"If we aint' learning nothing from the past, how woudl the future change for the better"

Thats truth. I look back on all the crazy shit I've done and been through. Where to head now. Been working hard, making a little bit of paper, but haven't reached my full level yet. One thing about my current job is its shown me you gotta look out for your health if you want to really accomplish some great shit. Longetivity is the advice I got from a cat who writes Kolun back in NC. I was just starting the graff game and thats the one word I remember him telling me. It's true. There are many creative outlets I've discovered, much healthier then graff and as rewarding. Construction is tight, makign things people can use and still utilizing that creative outlet.

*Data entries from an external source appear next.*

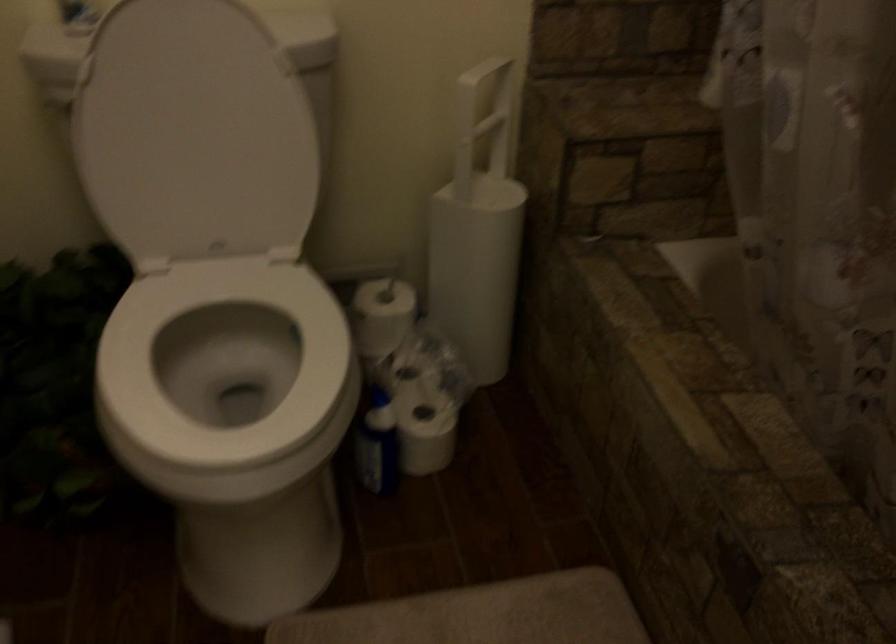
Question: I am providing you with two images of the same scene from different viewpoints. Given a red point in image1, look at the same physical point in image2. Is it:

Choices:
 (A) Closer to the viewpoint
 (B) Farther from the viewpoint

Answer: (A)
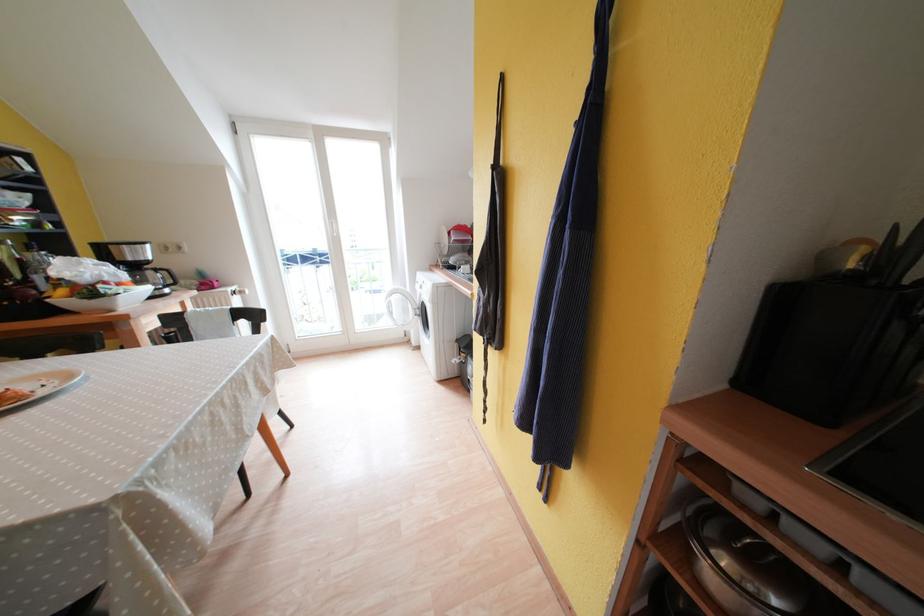
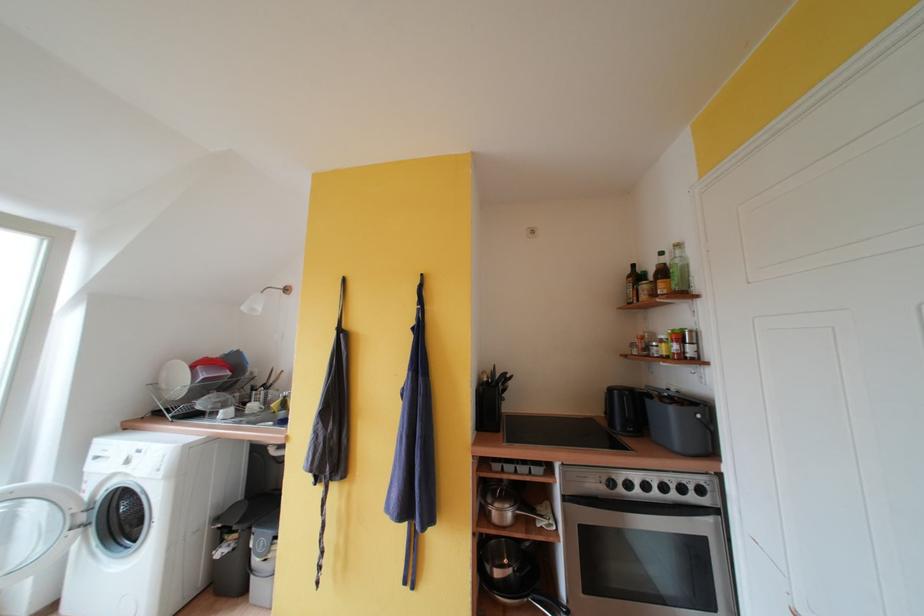
Find the pixel in the second image that matches [445,246] in the first image.

(160, 387)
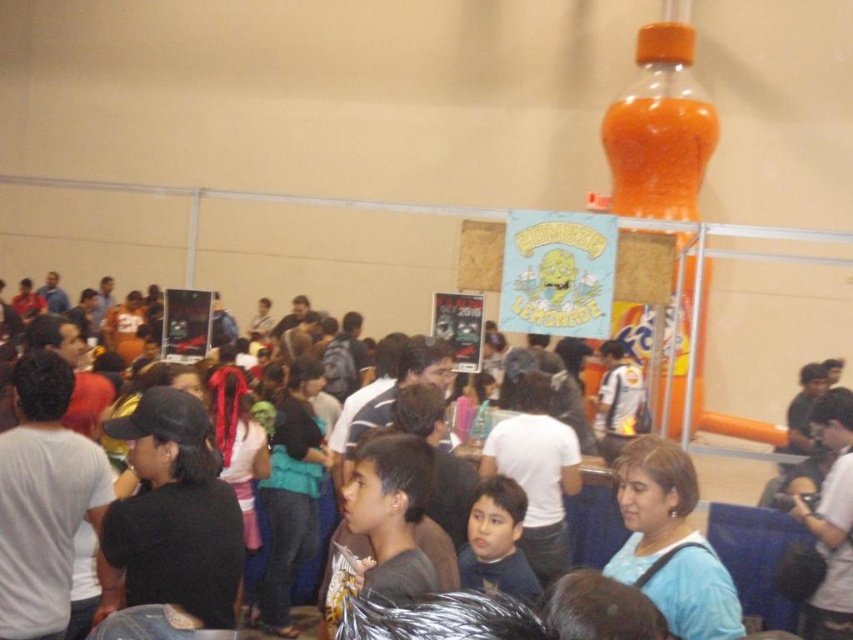
Who is higher up, matte black shirt at center or dark blue shirt at center?

Positioned higher is dark blue shirt at center.

Where is `matte black shirt at center`? Image resolution: width=853 pixels, height=640 pixels. matte black shirt at center is located at coordinates (593, 520).

Is point (602, 499) positioned in front of point (476, 490)?

No, it is not.

The image size is (853, 640). Identify the location of matte black shirt at center. (593, 520).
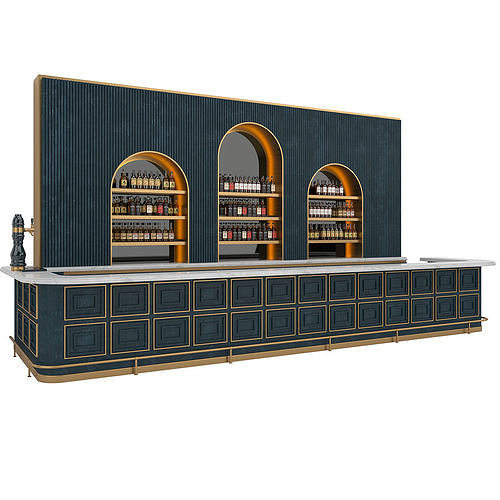
Locate an element on the screen. Image resolution: width=500 pixels, height=500 pixels. ornate beer tap, left side center is located at coordinates (16, 235).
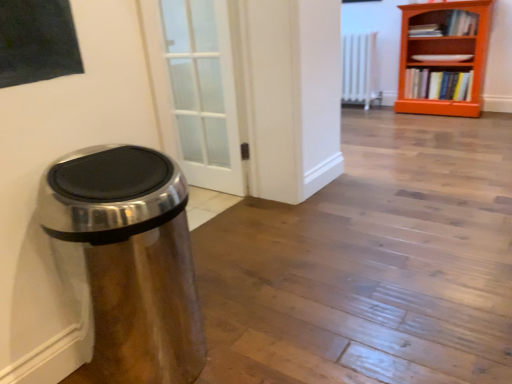
Image resolution: width=512 pixels, height=384 pixels. What are the coordinates of `blank area beneath satin metallic trash can at left (from a real-world perspective)` in the screenshot? It's located at (156, 361).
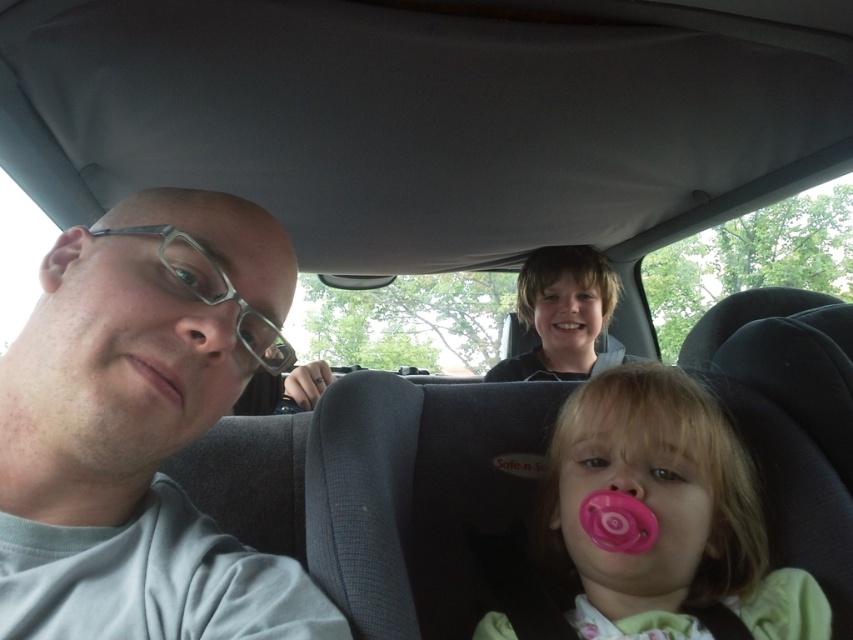
You are sitting in the driver seat and want to reach the point at coordinates point [642,497]. Can you comfortably reach it with your hand?

The point [642,497] is 80.02 centimeters away from the viewer, so it is within a comfortable reaching distance for the driver.

You are a passenger in the car and want to know which object is thinner between the gray matte glasses at left and the smooth black hoodie at upper center. Can you tell me?

The gray matte glasses at left is thinner than the smooth black hoodie at upper center according to the description.

You are a toy designer observing this car interior. You notice the pink rubber pacifier at lower center and the smooth skin nose at center. Which object is larger in size?

The pink rubber pacifier at lower center is bigger than the smooth skin nose at center.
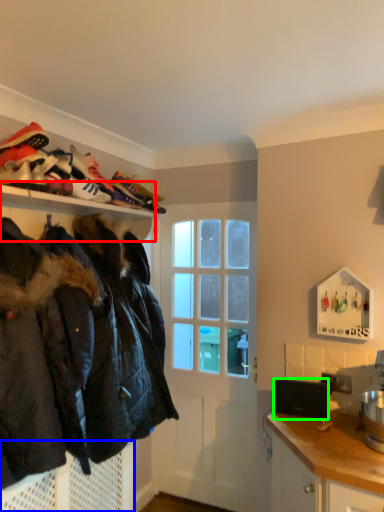
Question: Considering the real-world distances, which object is farthest from shelf (highlighted by a red box)? cabinetry (highlighted by a blue box) or laptop (highlighted by a green box)?

Choices:
 (A) cabinetry
 (B) laptop

Answer: (B)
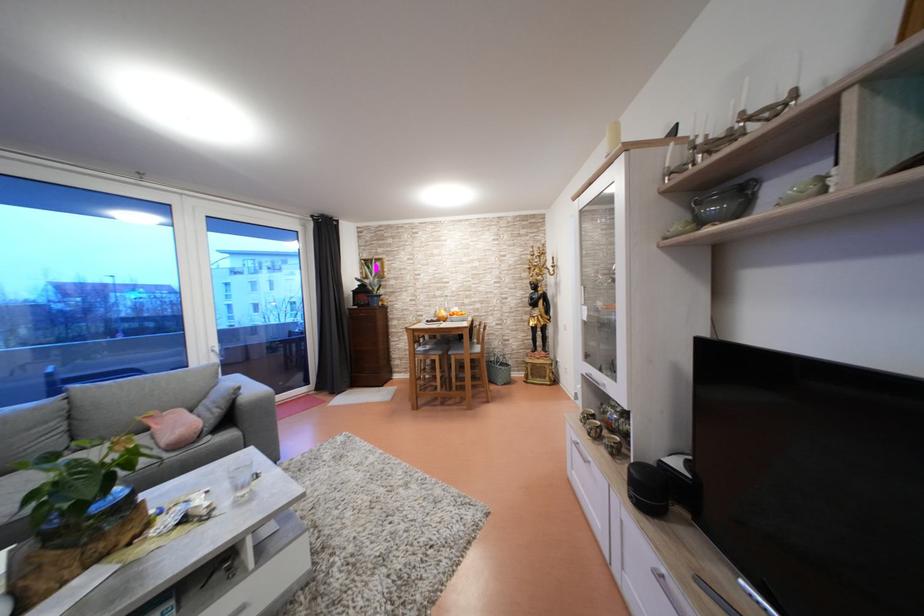
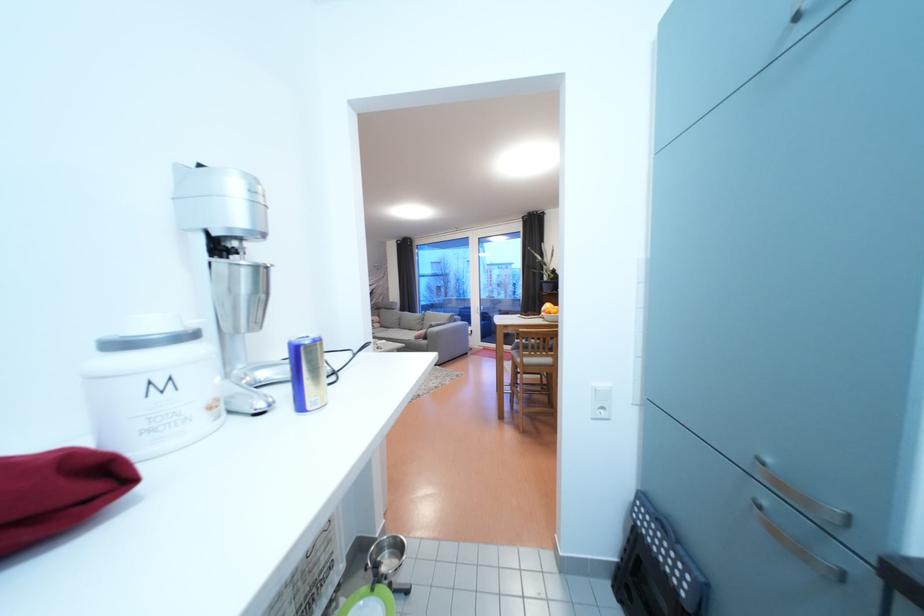
Question: I am providing you with two images of the same scene from different viewpoints. Which of the following objects are not visible in image2?

Choices:
 (A) small ceramic cup
 (B) white light switch
 (C) metal scoop
 (D) yellow shampoo bottle

Answer: (A)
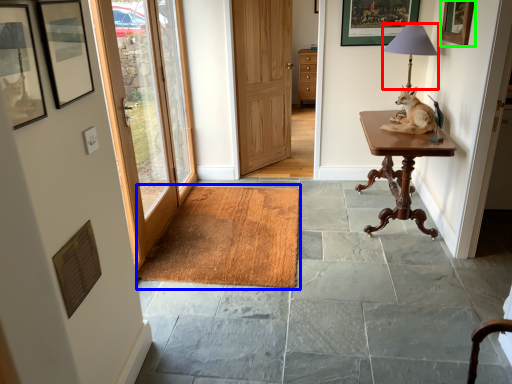
Question: Considering the real-world distances, which object is closest to table lamp (highlighted by a red box)? doormat (highlighted by a blue box) or picture frame (highlighted by a green box).

Choices:
 (A) doormat
 (B) picture frame

Answer: (B)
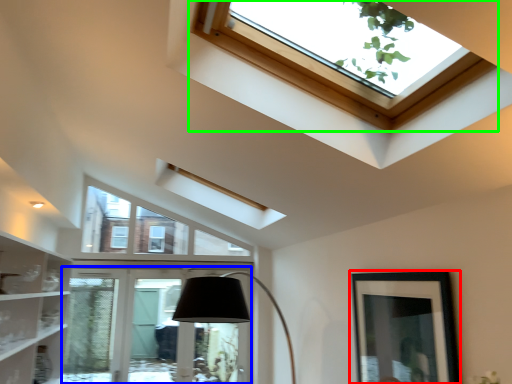
Question: Based on their relative distances, which object is nearer to picture frame (highlighted by a red box)? Choose from glass door (highlighted by a blue box) and window (highlighted by a green box).

Choices:
 (A) glass door
 (B) window

Answer: (B)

You can also mold the minds of others in a positive direction. I'd much rather see a kid drawing on a wall than in a bar spending their money on some booze. I've realized drinking and drugs are a huge escape fo ra shitload of fucking people. I am actually a minority nowadays. Not drinking, not smoking. Well atleast in my current environment and living situation. Who woulda thought the graffiti writing skateboarder would be the one passing up on the bar. I heard Steve Caballero gets down like that these days. Of course there is also Andy Mac, who has been hated on by a long time. But that dude went on his own shit and is pretty sucessful. I don't give a fuck if people hate on me for respecting that dude, but that dude shreds a vert ramp, vert ain't no joke kids.

I'm glad I've moved on to a sober part of my life, just being aware of my mind and soul at all times. I wonder how I made it through those years of my life where beer and a blunt was my passion. Fuck, all the good times I've had having good times.